The funds were invested in manufacturing, financial and insurance, real estate, electricity, gas, steam and air-conditioning supply as well as arts, entertainment and recreation industries.

Likewise, the BSP said outflows declined by 10.4 percent to $436 million from $487 million.

The Philippine Stock Exchange index (PSEi) plunged by 12.8 percent to close 2018 at 7,466.02 due to jitters on local inflation and the series of rate hikes by the US Federal Reserve. This was the worst annual performance of the stock market barometer since 2009.

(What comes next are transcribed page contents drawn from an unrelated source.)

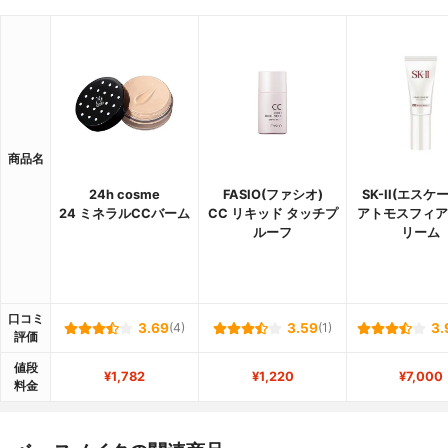
商品名
24h cosme
FASIO(ファシオ)
SK-II(エスケ
24 ミネラルCCバーム
CC リキッド タッチプ
アトモスフィア
ルーフ
リーム
口コミ
3.69
(4)
3.59
(1)
3.
評価
値段
¥1,782
¥1,220
¥7,000
料金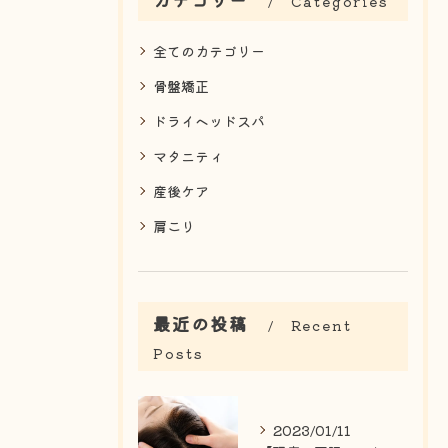
Categories
全てのカテゴリー
骨盤矯正
ドライヘッドスパ
マタニティ
産後ケア
肩こり
最近の投稿
Recent
Posts
2023/01/11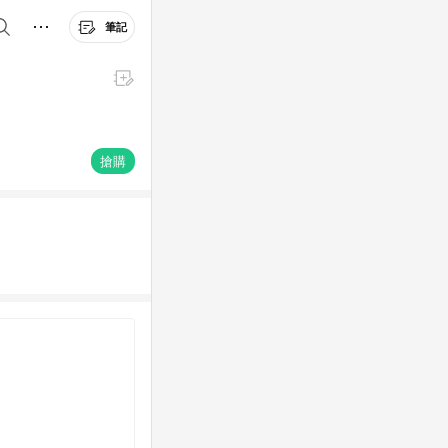
筆記
搶購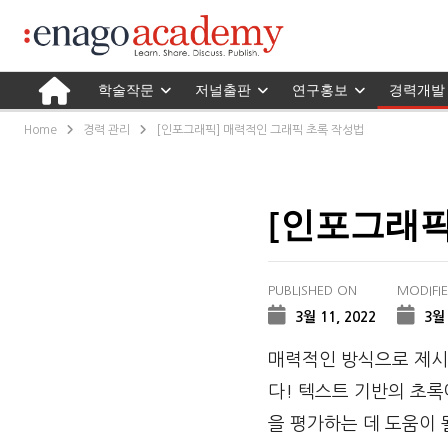
학술작문
저널출판
연구홍보
경력개발
Home
경력 관리
[인포그래픽] 매력적인 그래픽 초록 작성법
[인포그래픽
PUBLISHED ON
MODIFI
3월 11, 2022
3월 
매력적인 방식으로 제시
다! 텍스트 기반의 초록
을 평가하는 데 도움이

The BSP said the bulk of the net FDI inflow last year was in the form of intercompany borrowings or lending between foreign direct investors and their subsidiaries in the Philippines.

Investments in debt instruments recorded a double-digit growth of 11.3 percent to $6.67 billion last year from $5.99 billion in 2017, while reinvestment of earnings remained steady at $859 million from $863 million.

Investors remained concerned about the rising trade tension between Washington and Beijing, while closely monitoring the actions of the BSP as inflation breached the two to four percent target, averaging at 5.2 percent last year from 2.9 percent in 2017 due to elevated oil and food prices as well as weak peso.

This prompted the central bank to lift rates by 175 basis points in five straight rate-setting meetings from May to November last year to prevent inflation from spiraling out of control.

For December, the BSP said net FDI inflows decreased by 4.8 percent to $677 million from $712 million in the same period last year as net investments of equity capital plunged by 57.6 percent to $132 million from $312 million.

Placements dropped 51.8 percent to $161 million from $334 million, while withdrawals grew 29.3 percent to $29 million from $22 million.

For 2019, the BSP sees FDI inflows reaching $10.2 billion.